Actually, a 10x48 can't very well have a 48" bed because the headstock and tailstock would each have to be 0" wide.  Or to put it another way, a 48" bed is 48" from end to end of the ways.  "10x48" means (in the US) 10" dia. swing over the ways and around 48" between the tips of dead centers in the spindle and the tailstock with the tailstock at the right end of the ways and the ram fully retracted.  I'm not familiar enough with the Clausing 10" lathes so I'll use an Atlas example.  All of the Atlas 9X36, 10x36 and 12x36 lathes have 54" beds.  So if the 4900 headstock and tailstock were by chance the same width as those on an Atlas, if the machine is rated 10X48 it would have to have a 66" long bed (5'-6").

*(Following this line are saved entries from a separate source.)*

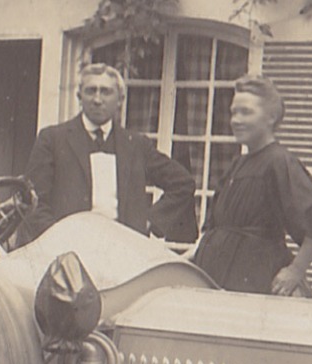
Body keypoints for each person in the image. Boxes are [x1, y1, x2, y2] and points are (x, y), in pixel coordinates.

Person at [193, 75, 312, 296]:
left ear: (270, 117)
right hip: (219, 274)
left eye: (246, 112)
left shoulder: (279, 161)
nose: (236, 120)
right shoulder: (238, 164)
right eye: (234, 112)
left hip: (256, 276)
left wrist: (296, 270)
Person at [20, 62, 198, 243]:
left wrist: (150, 222)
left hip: (121, 252)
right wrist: (60, 237)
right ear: (79, 96)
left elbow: (183, 183)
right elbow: (32, 202)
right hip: (69, 250)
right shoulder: (52, 139)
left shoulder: (136, 145)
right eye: (91, 91)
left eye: (105, 92)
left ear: (120, 99)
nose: (97, 99)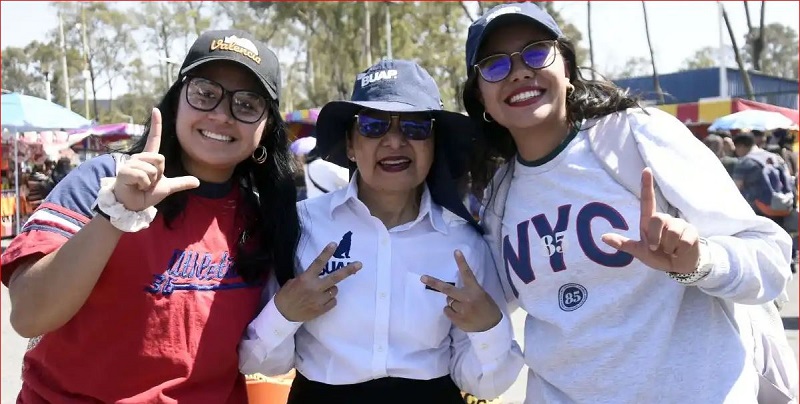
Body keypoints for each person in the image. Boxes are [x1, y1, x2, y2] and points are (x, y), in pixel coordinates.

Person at [460, 3, 794, 403]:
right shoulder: (499, 194)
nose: (519, 71)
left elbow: (771, 259)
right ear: (481, 98)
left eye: (536, 52)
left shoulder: (636, 136)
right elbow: (497, 308)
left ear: (566, 69)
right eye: (495, 66)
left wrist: (699, 262)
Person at [0, 29, 300, 403]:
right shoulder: (101, 180)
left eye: (247, 104)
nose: (222, 115)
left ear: (267, 127)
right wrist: (114, 215)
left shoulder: (267, 219)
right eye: (205, 94)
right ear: (178, 102)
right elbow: (28, 316)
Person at [239, 59, 523, 404]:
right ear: (349, 146)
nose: (394, 142)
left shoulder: (465, 244)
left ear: (434, 144)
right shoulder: (299, 226)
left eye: (415, 128)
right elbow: (259, 362)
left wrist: (488, 327)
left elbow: (486, 385)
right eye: (373, 126)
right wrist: (284, 312)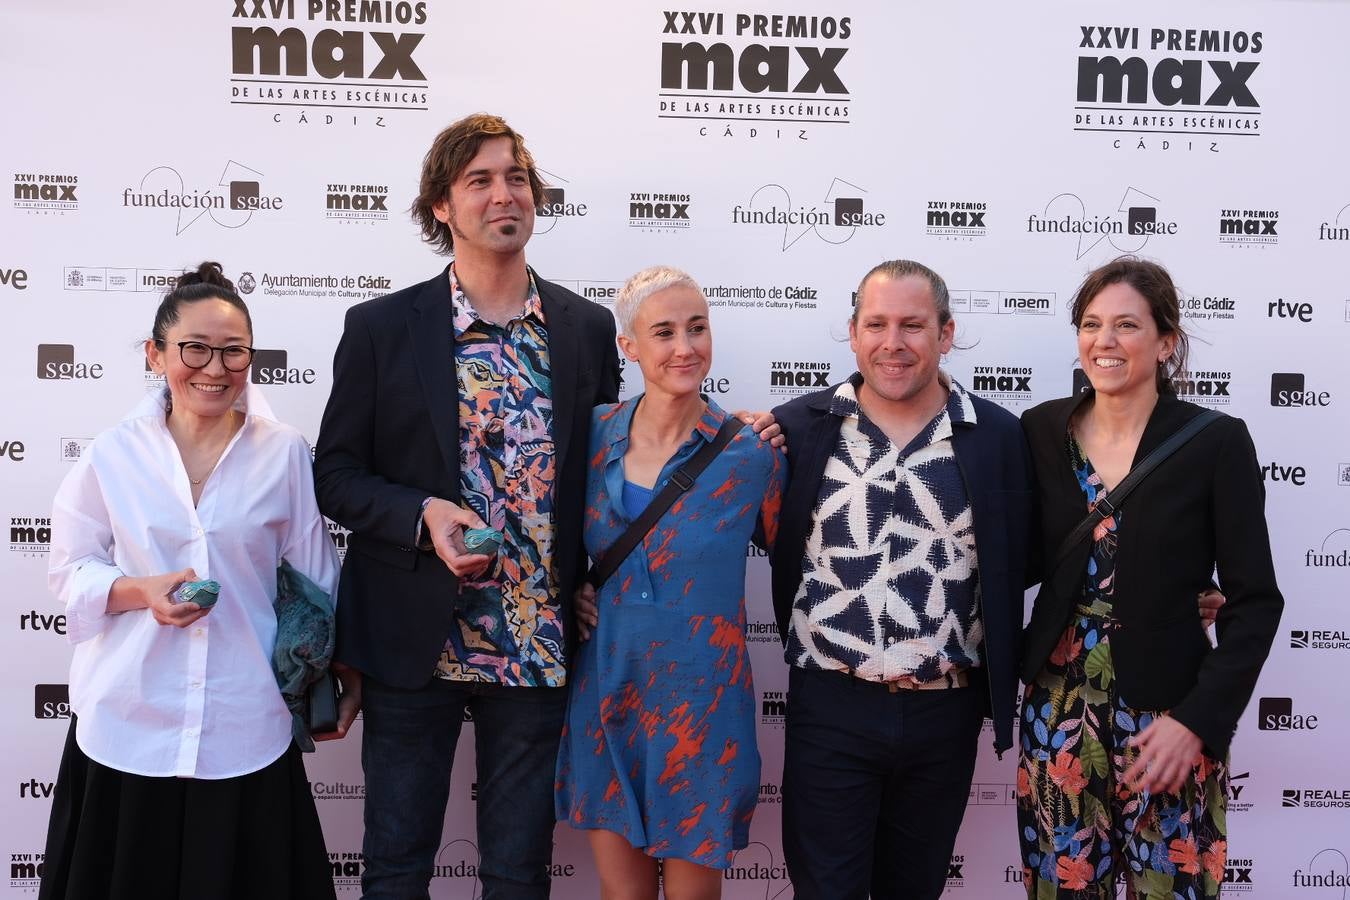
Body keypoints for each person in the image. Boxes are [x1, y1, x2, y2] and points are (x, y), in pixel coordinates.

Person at [41, 262, 356, 900]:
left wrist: (345, 675)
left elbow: (317, 577)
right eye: (195, 349)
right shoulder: (113, 452)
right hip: (128, 718)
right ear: (156, 354)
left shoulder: (284, 451)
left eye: (234, 351)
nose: (215, 368)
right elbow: (69, 568)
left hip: (245, 721)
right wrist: (141, 592)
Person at [1016, 256, 1283, 897]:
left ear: (1166, 342)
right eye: (1091, 324)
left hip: (1168, 718)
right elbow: (1015, 556)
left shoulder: (1215, 442)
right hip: (1057, 709)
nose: (1104, 341)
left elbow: (1255, 601)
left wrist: (1198, 722)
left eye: (1127, 325)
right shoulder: (1040, 431)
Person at [769, 259, 1035, 900]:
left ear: (946, 334)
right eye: (877, 324)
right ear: (853, 333)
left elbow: (1043, 552)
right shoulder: (797, 430)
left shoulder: (999, 437)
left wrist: (1170, 590)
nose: (893, 343)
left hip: (944, 713)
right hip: (830, 706)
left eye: (913, 325)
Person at [555, 266, 785, 900]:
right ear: (629, 346)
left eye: (697, 328)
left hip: (703, 707)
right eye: (663, 332)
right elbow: (546, 537)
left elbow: (805, 564)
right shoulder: (592, 434)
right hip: (608, 691)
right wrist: (572, 589)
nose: (685, 347)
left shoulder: (751, 453)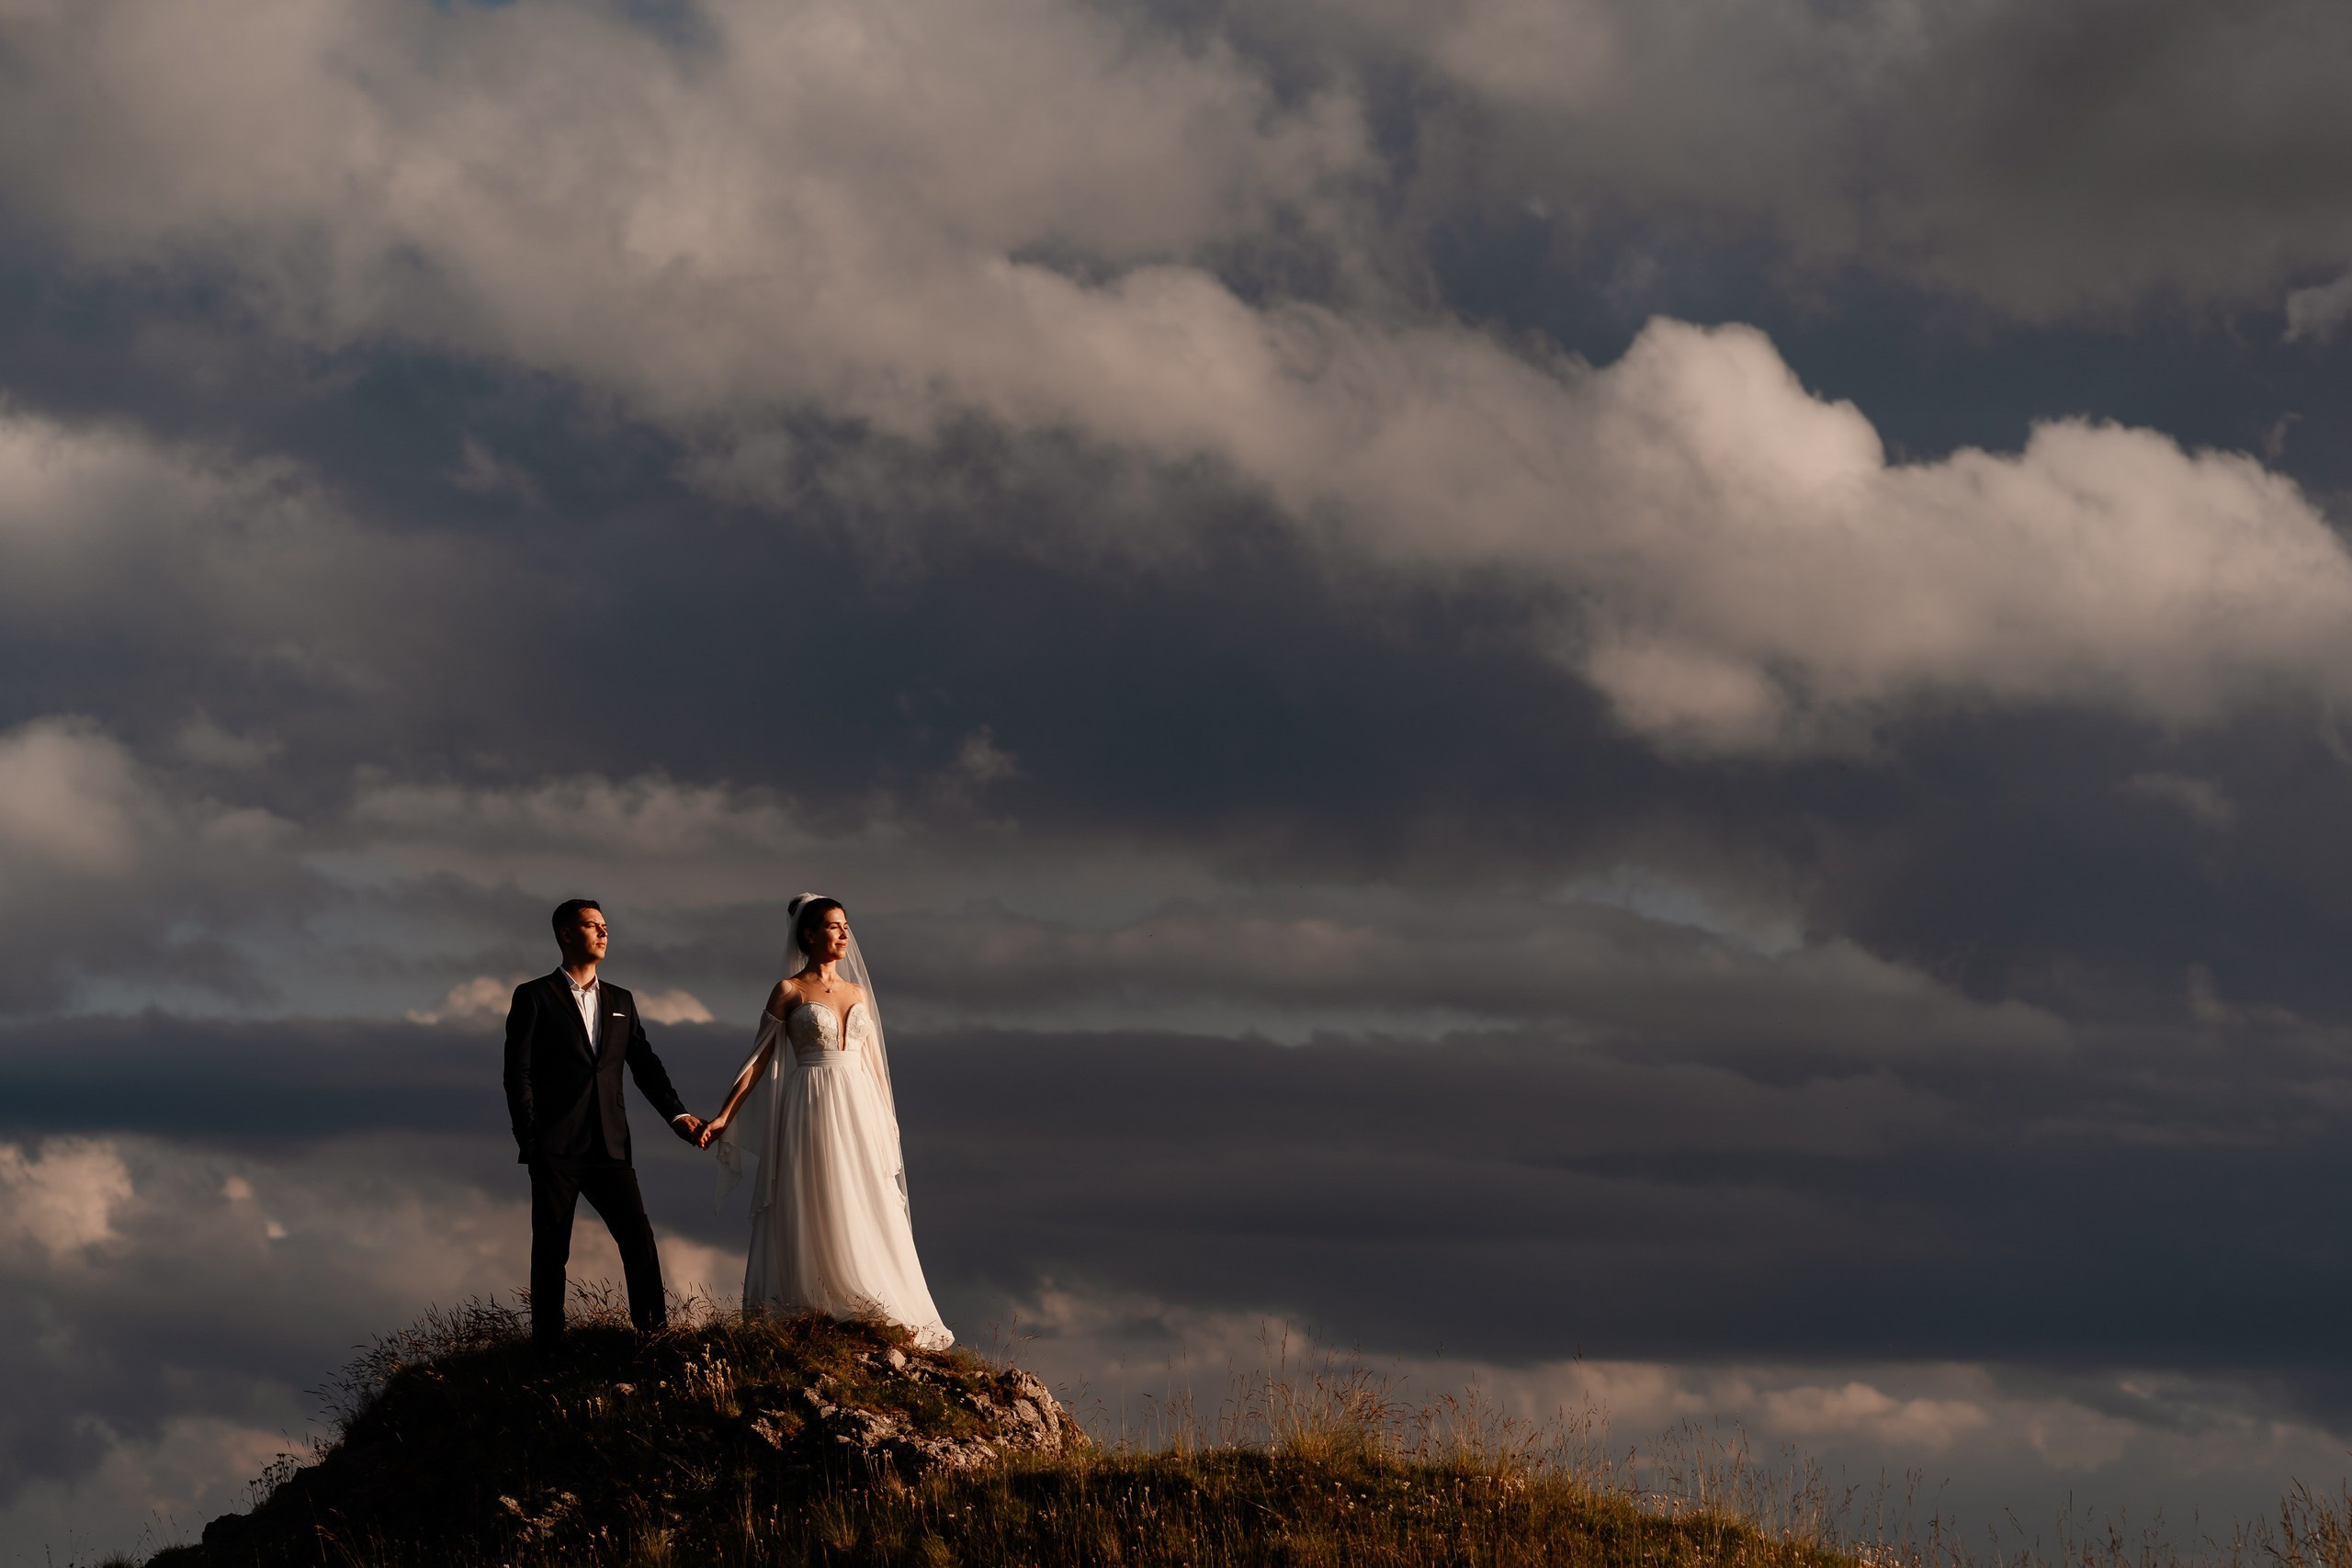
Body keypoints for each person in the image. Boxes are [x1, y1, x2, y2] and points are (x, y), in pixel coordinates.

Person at [701, 894, 952, 1348]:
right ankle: (813, 1301)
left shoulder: (858, 994)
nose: (844, 934)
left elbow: (875, 1066)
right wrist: (723, 1116)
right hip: (810, 1102)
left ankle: (873, 1297)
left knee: (863, 1192)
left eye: (846, 926)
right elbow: (758, 1059)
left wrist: (885, 1123)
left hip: (858, 1105)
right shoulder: (789, 991)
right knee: (816, 1192)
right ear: (810, 934)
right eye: (834, 926)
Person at [503, 898, 705, 1346]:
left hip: (611, 1147)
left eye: (605, 925)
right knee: (552, 1251)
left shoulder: (622, 1000)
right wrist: (531, 1139)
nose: (603, 932)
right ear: (566, 934)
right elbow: (518, 1074)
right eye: (592, 925)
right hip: (555, 1147)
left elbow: (645, 1065)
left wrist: (677, 1114)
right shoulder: (533, 996)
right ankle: (548, 1350)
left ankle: (654, 1336)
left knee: (638, 1237)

Out of curiosity (to judge how likely the one 4900 manual in our Downloads section might be useful to a random owner), what is the serial number of your machine?  

Robert D.


----------



## echesak (Feb 21, 2014)

Hi Robert, 

No that's my mistake.  The bed is ~48", but the lathe is actually a 10x36.  This is also what the Clausing Brochure indicates.  10x 48 was my mistake.

Thanks, 

Eric


----------



## wa5cab (Feb 22, 2014)

OK.  I was afraid that the one manual we have might not cover many of the 4900 Series, as it only shows 24" and 36" between centers.

Robert D.


----------